Her book, Intentional Parenting — How to Get Results for Both You and Your Kids, not only draws on leadership skills but also on parenting as a learning partnership between parents and kids. The term “intentional parenting” arose from the author frequently asking readers to set their intention as a parent.

“In my book, I ask the question ‘Why are you parenting? What does it give you personally?’ Most people never ask that.” She found that many tend to have a similar and logical answer, reflecting society’s expectations.

THE 7R’S OF PARENTING

Dr Sum developed a framework of seven R’s with each R representing a foundation stone for successful parenting. “She or he isn’t doing what you want, you get angry, you want it done a certain way, they believe their way is better. That’s usually the case. If you pick one of the 7Rs, say, R for Respect. Let’s look at their point of view how I’m not respecting them. You may find that you haven’t discussed, you’re telling them. That R will suddenly open up a whole view of how I’m not using the R of Role modelling to teach respect because I’m expecting them to be the dumber one.”

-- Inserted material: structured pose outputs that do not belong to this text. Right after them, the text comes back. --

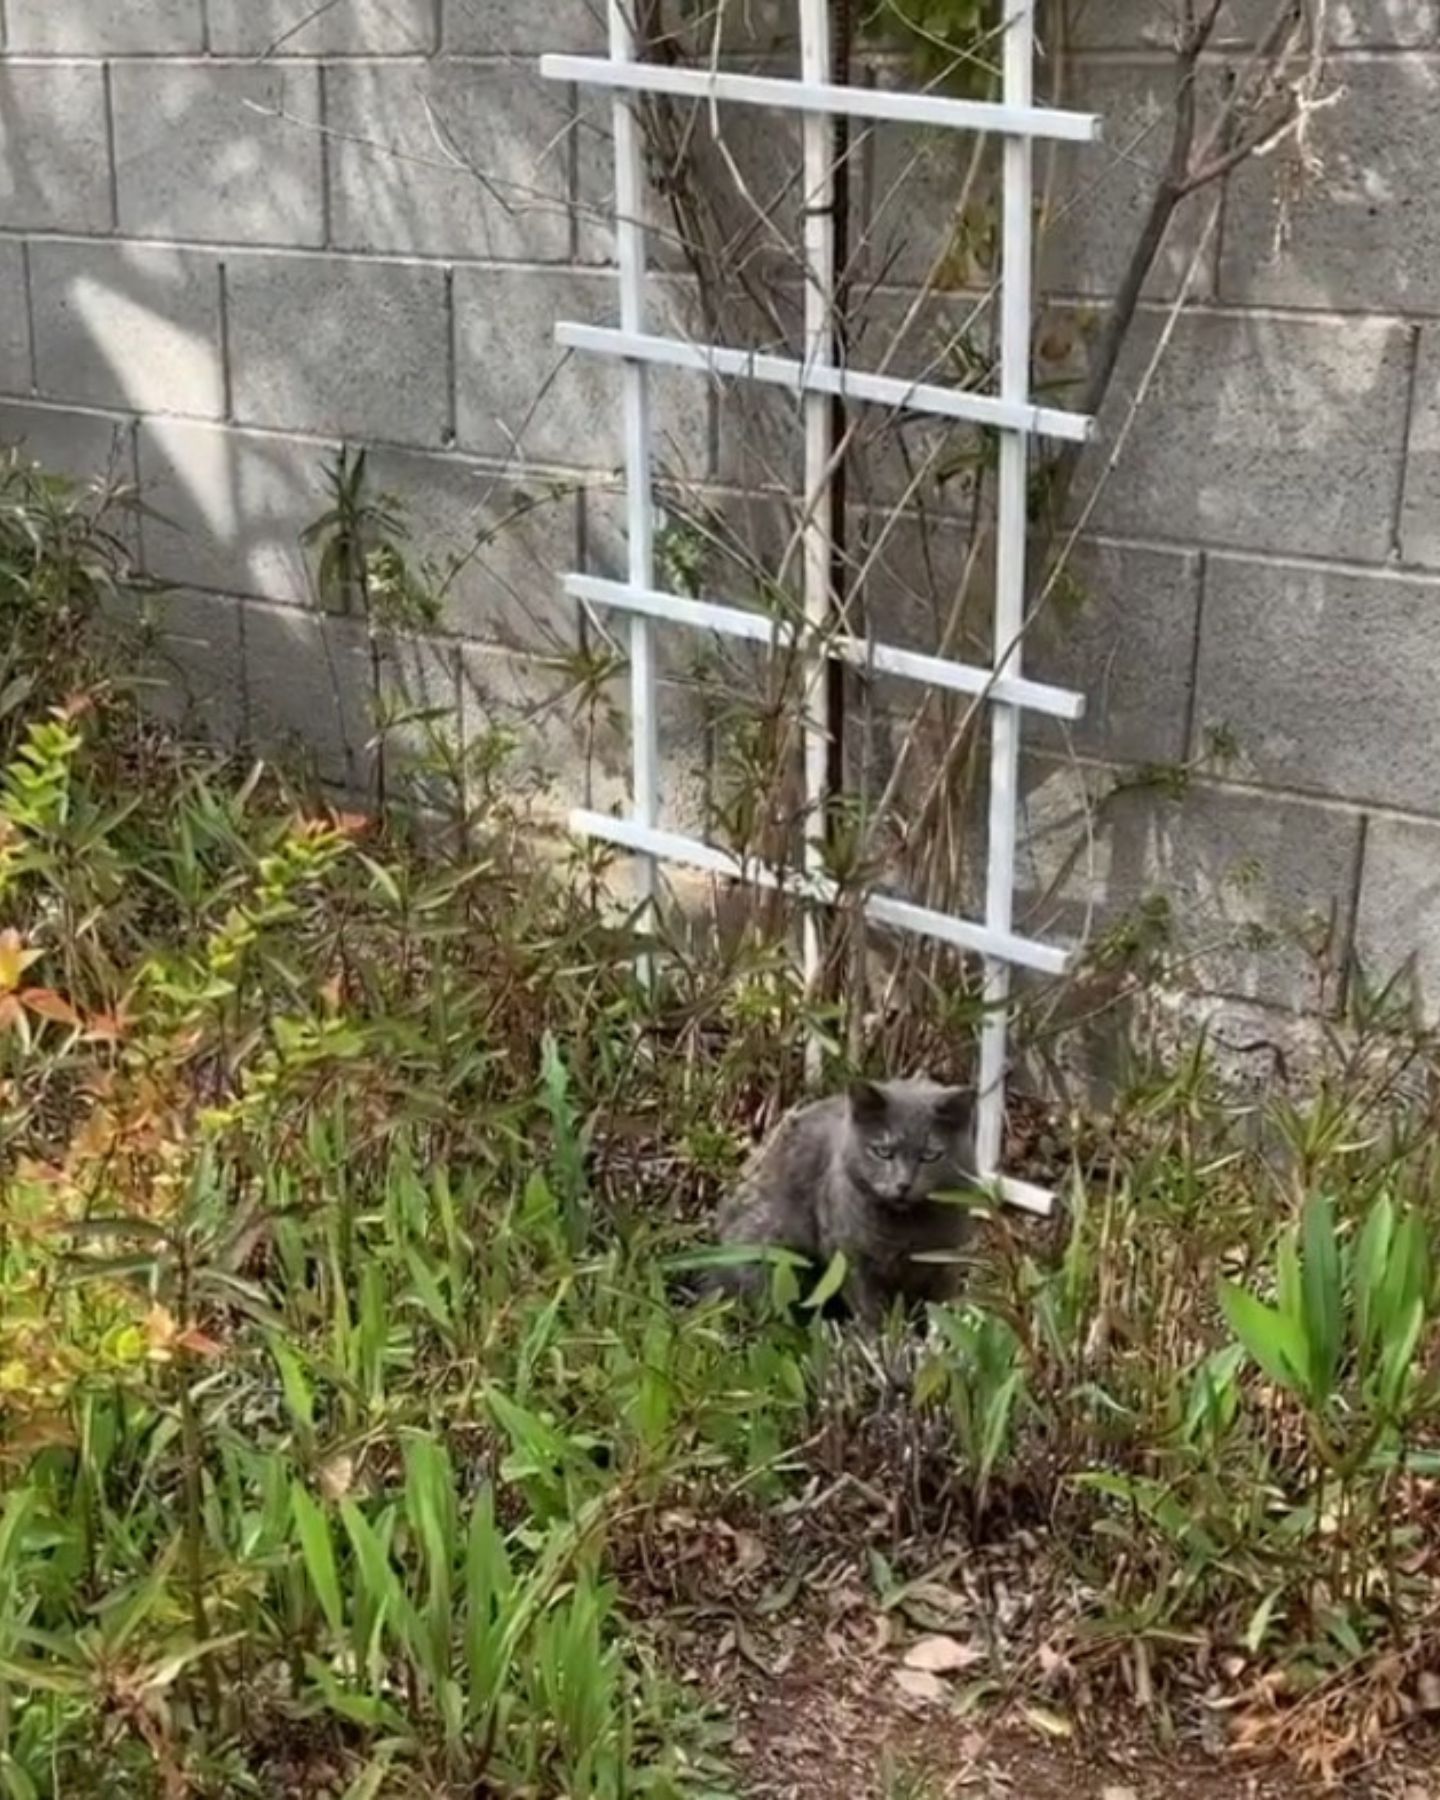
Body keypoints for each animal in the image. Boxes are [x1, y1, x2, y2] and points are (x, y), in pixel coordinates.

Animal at [716, 1080, 986, 1324]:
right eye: (882, 1152)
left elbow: (938, 1310)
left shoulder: (947, 1263)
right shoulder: (851, 1258)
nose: (903, 1184)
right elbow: (870, 1312)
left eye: (930, 1155)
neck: (906, 1232)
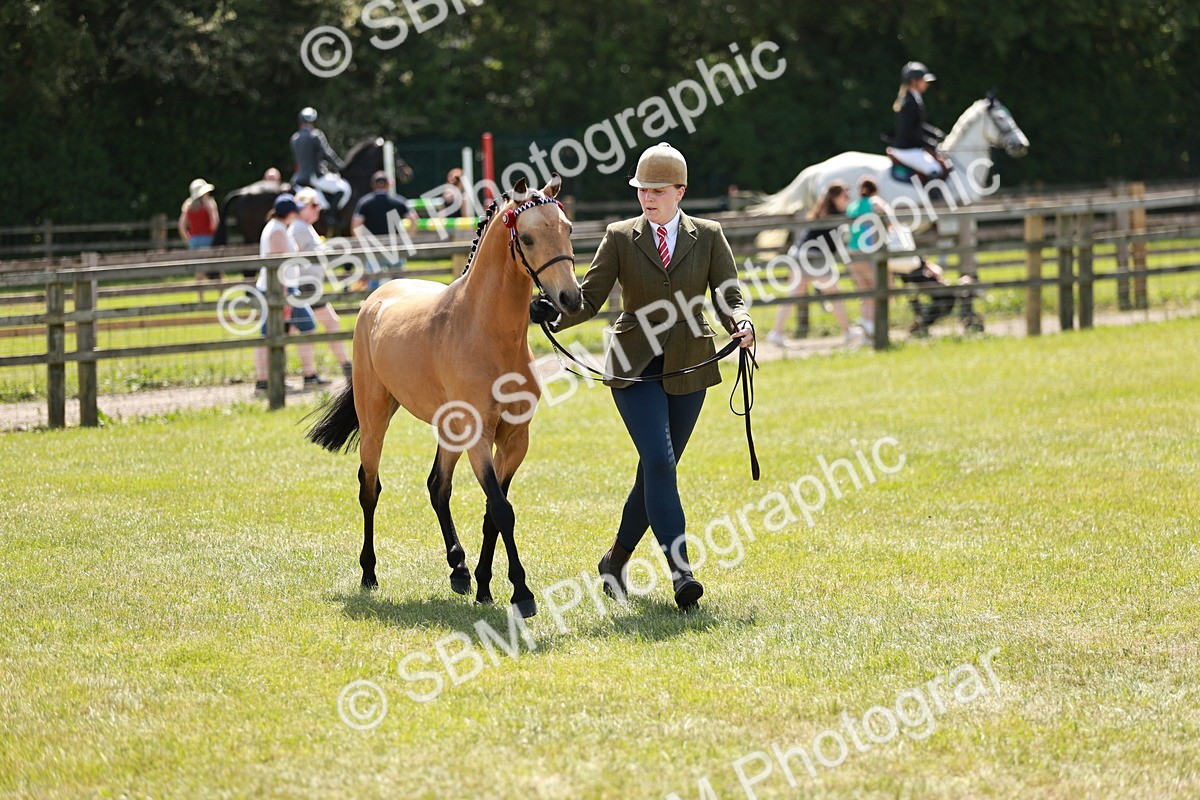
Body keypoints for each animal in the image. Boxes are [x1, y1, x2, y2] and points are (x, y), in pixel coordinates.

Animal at [305, 175, 583, 618]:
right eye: (527, 237)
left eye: (568, 229)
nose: (569, 299)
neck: (485, 331)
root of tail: (376, 299)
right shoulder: (479, 438)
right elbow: (502, 510)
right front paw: (521, 592)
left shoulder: (515, 440)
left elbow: (491, 512)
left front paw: (485, 586)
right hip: (375, 419)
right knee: (369, 487)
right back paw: (369, 573)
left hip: (449, 429)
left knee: (437, 485)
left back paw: (459, 568)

Continuing, she adds: “Then you look at another R — what Rules in my relationship with my child needs to change? For 12- year-olds, curfew hours are 8pm, but at 16 it might be 10pm. Have you revisited the Rules based on this Respect? And you can go on and on.”

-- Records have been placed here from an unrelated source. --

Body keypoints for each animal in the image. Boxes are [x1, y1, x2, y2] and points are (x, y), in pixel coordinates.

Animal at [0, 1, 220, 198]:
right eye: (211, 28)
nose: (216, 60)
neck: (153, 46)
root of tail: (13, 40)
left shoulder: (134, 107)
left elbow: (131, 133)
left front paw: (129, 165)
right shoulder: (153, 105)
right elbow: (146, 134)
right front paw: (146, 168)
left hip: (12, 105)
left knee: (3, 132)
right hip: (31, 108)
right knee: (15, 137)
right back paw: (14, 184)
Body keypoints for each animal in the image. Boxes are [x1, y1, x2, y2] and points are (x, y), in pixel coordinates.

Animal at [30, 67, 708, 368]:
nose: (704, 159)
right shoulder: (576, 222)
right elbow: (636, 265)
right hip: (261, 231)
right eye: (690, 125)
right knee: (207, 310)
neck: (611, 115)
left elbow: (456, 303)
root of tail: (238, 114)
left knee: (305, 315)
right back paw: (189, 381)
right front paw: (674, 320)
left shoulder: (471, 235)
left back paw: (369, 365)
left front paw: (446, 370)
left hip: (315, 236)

While this structure or formula is provided, she highlights that the road to achieving parental goals is an experiential process. “Getting the results for you and the kids becomes an organic growth. But the onus is on you to get the results, not your kids. Also, let your co-parent and kids know your expectations.”

From pre-parents to parents of children under 18 years or who are already adults, to trainers and teachers, Dr Sum believes the book’s lessons can apply to many, even those in business. She has already started offering interactive sessions through parenting workshops and webinars to bring to life the 7R’s of Parenting.

Dr Yvonne Sum will conduct her next workshop ‘The 7R’s of Parenting’ on March 4 and 5, 2017.
Contact ask@soulrizon.com or admin@5echo.com

7R’S OF PARENTING

1. RESPECT: Respect is earned. For our children to respect us, we have to show them respect. For example, it’s unfair to promise them a reward for cleaning their room then renege on it. Sure, plans sometimes have to be changed for good reasons, in which case do share them with the kids and get their input when deciding how to postpone the reward.

2. RULES: Clearly defined boundaries provide the freedom to act without having to constantly check the situation. It’s vital that parents observe the same rules too. How often do we set rules about say, being on time for a meal, and then we consistently run late from our work!

3. ROUTINE: Like consistent rules, a regular routine can help a young child to make relatively independent choices of say, how much to eat, when they know the next meal time. Are we a good role model too? If our children observe that we have a regular time for exercise or checking emails, they’ll respect our time more too.

4. RUNNING IT/ RESPONSE-ABILITY: This is about managing yourself. Getting organised is important. If we don’t put some degree of structure into place of how we ideally like things to be, we end up letting life run us.

5. REVIEW & REFLECT: This could be about stepping away from an emotionally-charged experience, or counting all the big or small achievements. Think of it as a checkpoint where one realigns, changes course or celebrates being on track or better!

6. RE-ORGANISE: How often have we become stuck in an old routine? It could be that the kids have grown up and left the nest, but our plans still haven’t changed! Find the time to re-visit and re-organise your Personal and Family Plan. Aim to do it regularly, individually and together with significant others.

7. ROLE MODELLING: This is the central core of the programme. Walk your talk. Live your values. You can’t tell the next generation how to live their lives. Show them by example.